Dataset entries: Begin

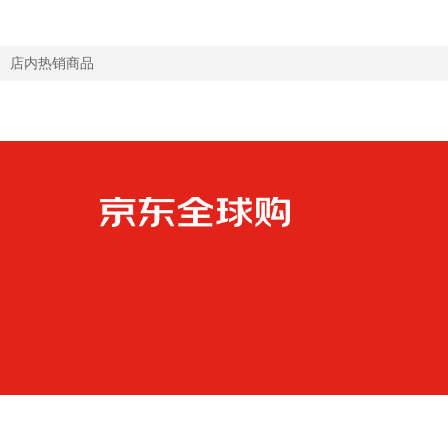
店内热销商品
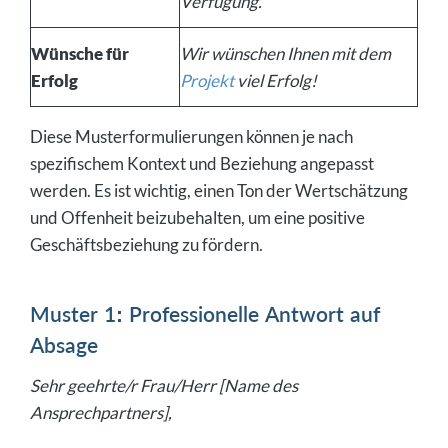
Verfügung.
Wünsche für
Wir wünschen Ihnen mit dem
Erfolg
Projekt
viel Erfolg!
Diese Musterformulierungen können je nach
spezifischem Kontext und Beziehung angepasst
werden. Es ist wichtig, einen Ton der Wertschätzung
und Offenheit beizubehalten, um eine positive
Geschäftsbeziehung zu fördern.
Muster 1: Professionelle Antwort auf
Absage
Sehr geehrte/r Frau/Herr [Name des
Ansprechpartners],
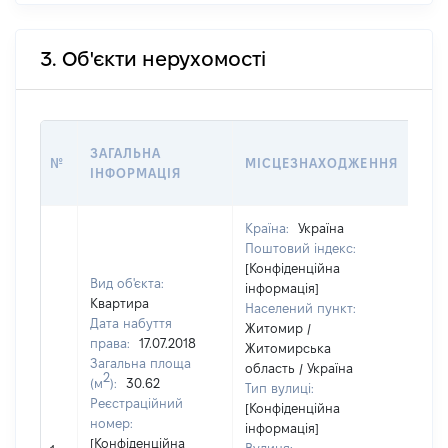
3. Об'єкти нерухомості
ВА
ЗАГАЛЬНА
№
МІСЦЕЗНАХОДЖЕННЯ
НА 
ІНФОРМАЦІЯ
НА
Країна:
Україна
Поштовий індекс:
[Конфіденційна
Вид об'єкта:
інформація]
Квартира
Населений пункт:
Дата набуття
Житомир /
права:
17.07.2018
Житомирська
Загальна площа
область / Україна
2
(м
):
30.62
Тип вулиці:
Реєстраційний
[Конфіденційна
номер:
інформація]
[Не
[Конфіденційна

Dataset entries: End

* [What the task requires]
Print the records exactly, every one. Leave out the pictures.

* [Output of the task]
店内热销商品
Verfügung.
Wünsche für
Wir wünschen Ihnen mit dem
Erfolg
Projekt
viel Erfolg!
Diese Musterformulierungen können je nach
spezifischem Kontext und Beziehung angepasst
werden. Es ist wichtig, einen Ton der Wertschätzung
und Offenheit beizubehalten, um eine positive
Geschäftsbeziehung zu fördern.
Muster 1: Professionelle Antwort auf
Absage
Sehr geehrte/r Frau/Herr [Name des
Ansprechpartners],
3. Об'єкти нерухомості
ВА
ЗАГАЛЬНА
№
МІСЦЕЗНАХОДЖЕННЯ
НА 
ІНФОРМАЦІЯ
НА
Країна:
Україна
Поштовий індекс:
[Конфіденційна
Вид об'єкта:
інформація]
Квартира
Населений пункт:
Дата набуття
Житомир /
права:
17.07.2018
Житомирська
Загальна площа
область / Україна
2
(м
):
30.62
Тип вулиці:
Реєстраційний
[Конфіденційна
номер:
інформація]
[Не
[Конфіденційна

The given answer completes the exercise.